Exercise aim = Could you copy out the listing below word for word, every line of it, leaving out the pictures?

Supplied entries =

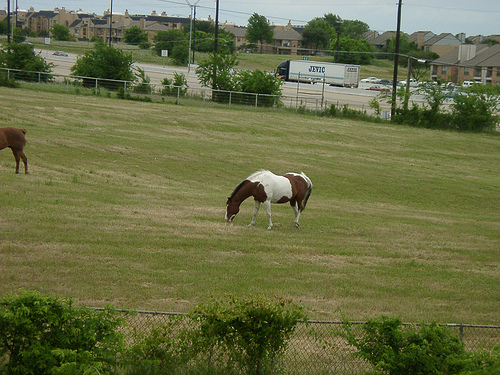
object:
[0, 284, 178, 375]
bush fence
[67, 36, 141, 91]
plants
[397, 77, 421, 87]
vehicle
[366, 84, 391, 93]
vehicle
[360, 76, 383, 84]
vehicle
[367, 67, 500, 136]
lot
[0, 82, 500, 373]
grass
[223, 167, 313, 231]
horse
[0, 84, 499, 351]
field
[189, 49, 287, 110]
plant life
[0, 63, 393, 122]
fence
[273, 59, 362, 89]
truck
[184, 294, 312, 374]
bush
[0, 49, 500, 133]
road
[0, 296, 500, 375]
fence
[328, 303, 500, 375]
bush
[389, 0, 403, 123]
pole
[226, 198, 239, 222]
face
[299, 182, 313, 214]
tail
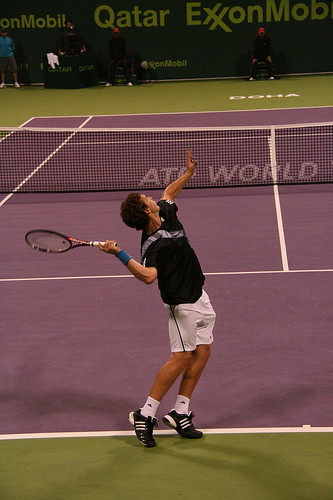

Result =
object:
[0, 284, 178, 375]
bush fence
[67, 36, 141, 91]
plants
[397, 77, 421, 87]
vehicle
[366, 84, 391, 93]
vehicle
[360, 76, 383, 84]
vehicle
[367, 67, 500, 136]
lot
[0, 82, 500, 373]
grass
[223, 167, 313, 231]
horse
[0, 84, 499, 351]
field
[189, 49, 287, 110]
plant life
[0, 63, 393, 122]
fence
[273, 59, 362, 89]
truck
[184, 294, 312, 374]
bush
[0, 49, 500, 133]
road
[0, 296, 500, 375]
fence
[328, 303, 500, 375]
bush
[389, 0, 403, 123]
pole
[226, 198, 239, 222]
face
[299, 182, 313, 214]
tail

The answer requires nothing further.